TASK:
Return the data below in full and exactly, except that the pictures are dropped.

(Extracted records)

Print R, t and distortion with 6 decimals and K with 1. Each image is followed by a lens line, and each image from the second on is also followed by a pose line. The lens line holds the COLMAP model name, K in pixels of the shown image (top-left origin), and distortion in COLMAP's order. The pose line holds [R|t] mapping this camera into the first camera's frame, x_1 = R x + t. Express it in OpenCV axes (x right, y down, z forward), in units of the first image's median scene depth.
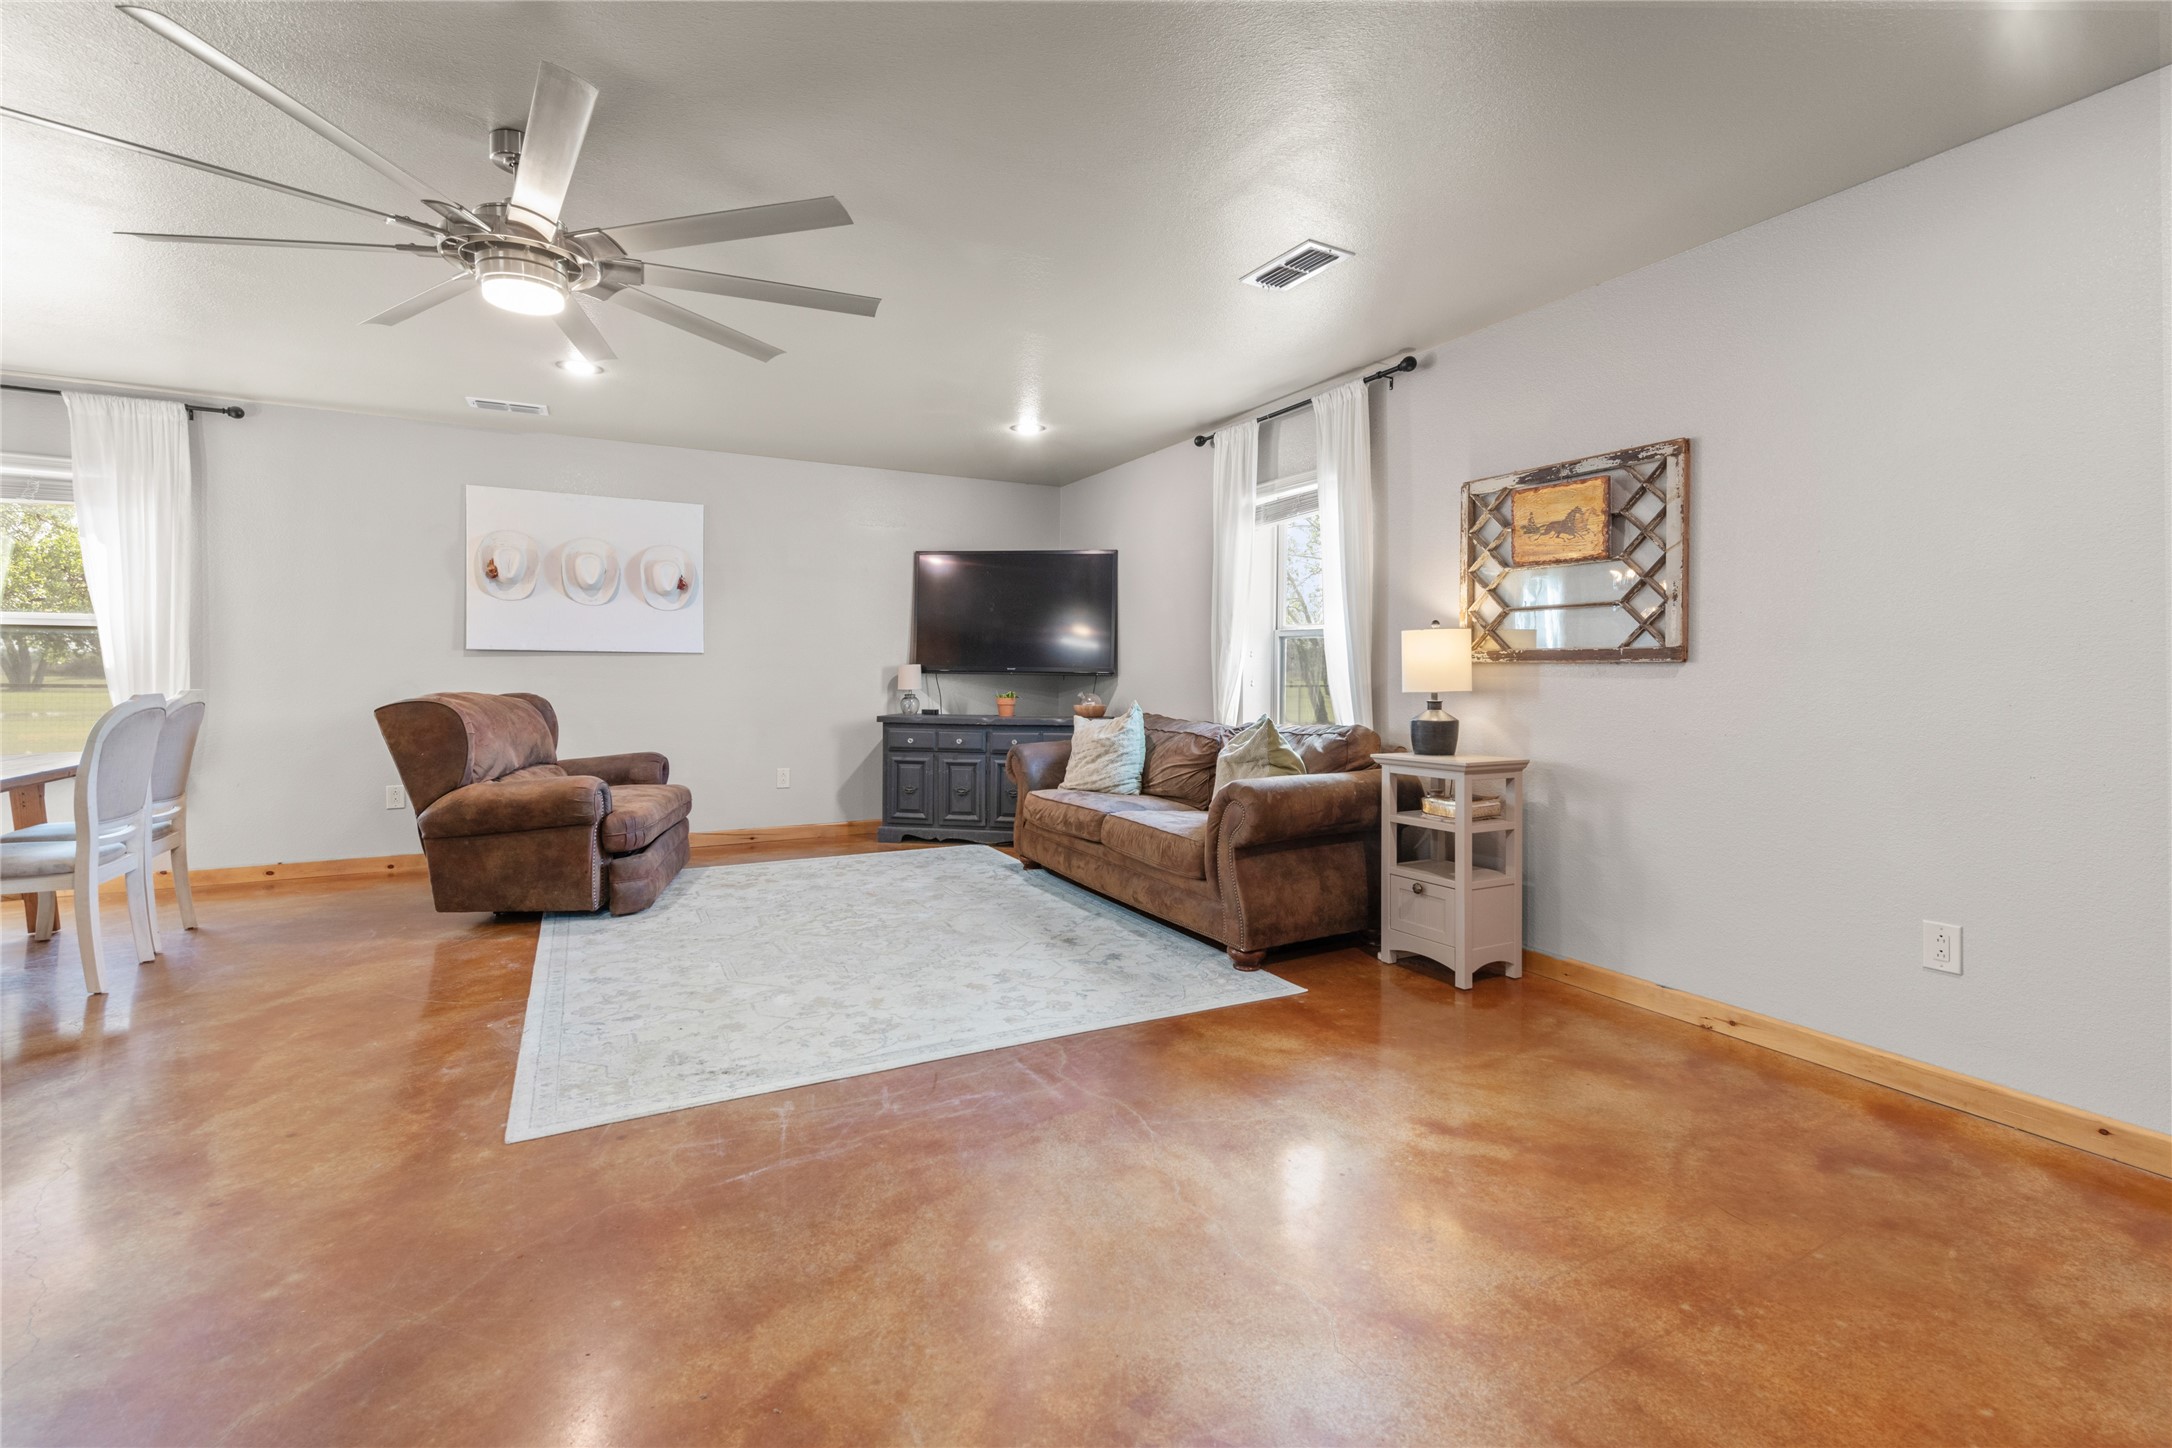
lens RADIAL K [[952.9, 0, 1090.4], [0, 952.9, 692.5], [0, 0, 1]] dist [0.014874, -0.000336]
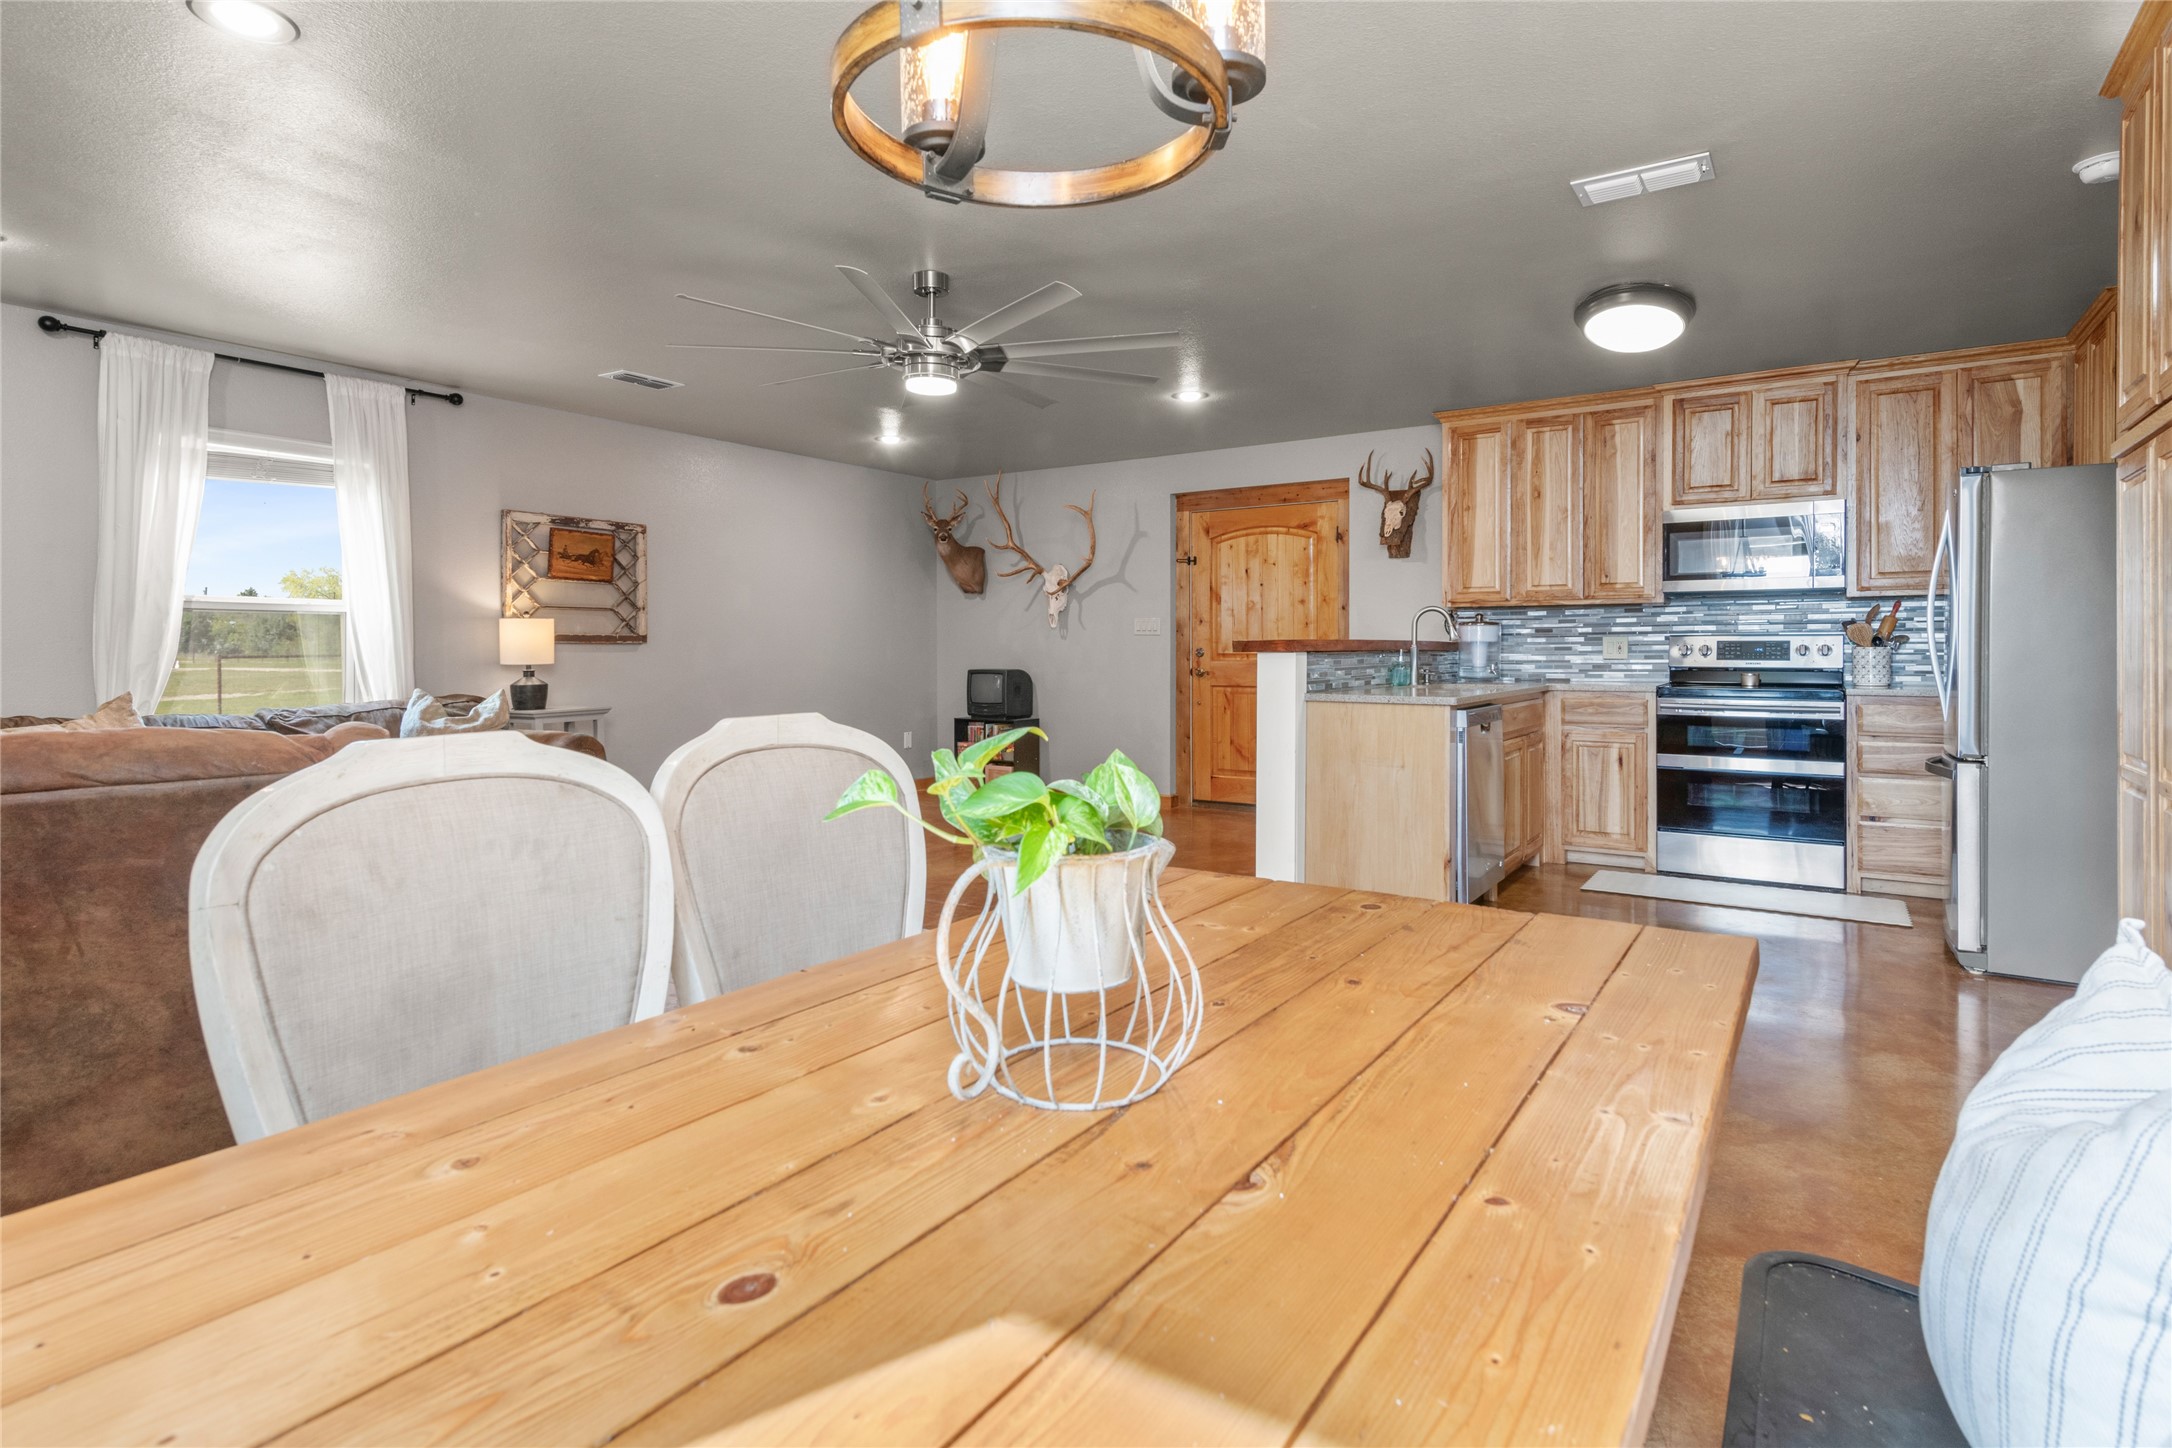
lens RADIAL K [[1096.7, 0, 1094.7], [0, 1096.7, 658.8], [0, 0, 1]] dist [0.023288, -0.010584]
pose [[-0.483029, -0.011392, 0.875530, -1.297366], [0.019453, 0.999529, 0.023737, -0.027649], [-0.875388, 0.028497, -0.482580, 0.967382]]
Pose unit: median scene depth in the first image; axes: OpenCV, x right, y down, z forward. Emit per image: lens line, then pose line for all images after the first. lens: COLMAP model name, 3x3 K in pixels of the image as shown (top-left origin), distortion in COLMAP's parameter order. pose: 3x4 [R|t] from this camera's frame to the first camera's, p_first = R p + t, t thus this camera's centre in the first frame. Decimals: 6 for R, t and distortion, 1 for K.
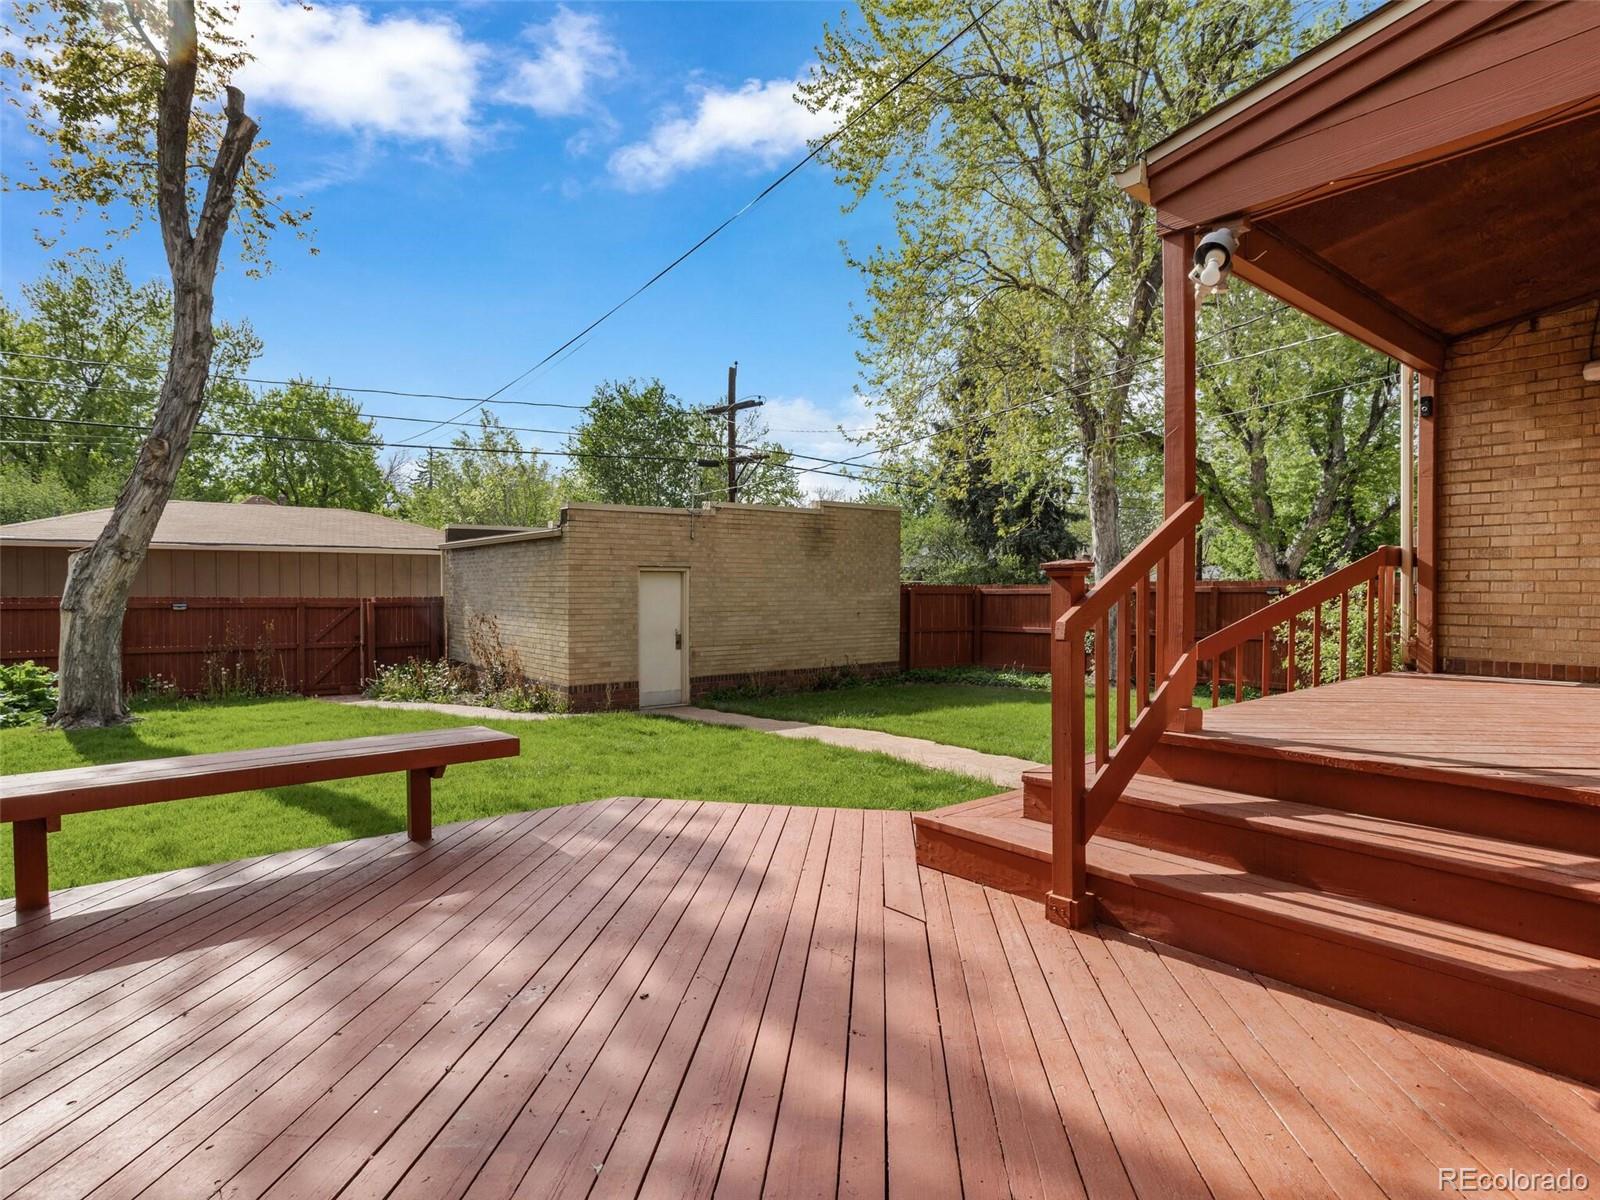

PROBLEM SOLUTION:
Print R, t and distortion with 6 decimals and K with 1. Each image is followed by a lens line, and each image from the second on is also followed by a pose line. The lens line holds the COLMAP model name, K in pixels of the shown image (top-left origin), and distortion in COLMAP's order. The pose line holds [R|t] mapping this camera into the first camera's frame, x_1 = R x + t. Express it in OpenCV axes (x right, y down, z forward), in units of the first image's median scene depth.
lens RADIAL K [[952.9, 0, 1090.4], [0, 952.9, 692.5], [0, 0, 1]] dist [0.014874, -0.000336]
lens RADIAL K [[1096.7, 0, 1094.7], [0, 1096.7, 658.8], [0, 0, 1]] dist [0.023288, -0.010584]
pose [[-0.483029, -0.011392, 0.875530, -1.297366], [0.019453, 0.999529, 0.023737, -0.027649], [-0.875388, 0.028497, -0.482580, 0.967382]]
Pose unit: median scene depth in the first image; axes: OpenCV, x right, y down, z forward. Emit per image: lens line, then pose line for all images after the first. lens: COLMAP model name, 3x3 K in pixels of the image as shown (top-left origin), distortion in COLMAP's parameter order. pose: 3x4 [R|t] from this camera's frame to the first camera's, p_first = R p + t, t thus this camera's centre in the first frame. Decimals: 6 for R, t and distortion, 1 for K.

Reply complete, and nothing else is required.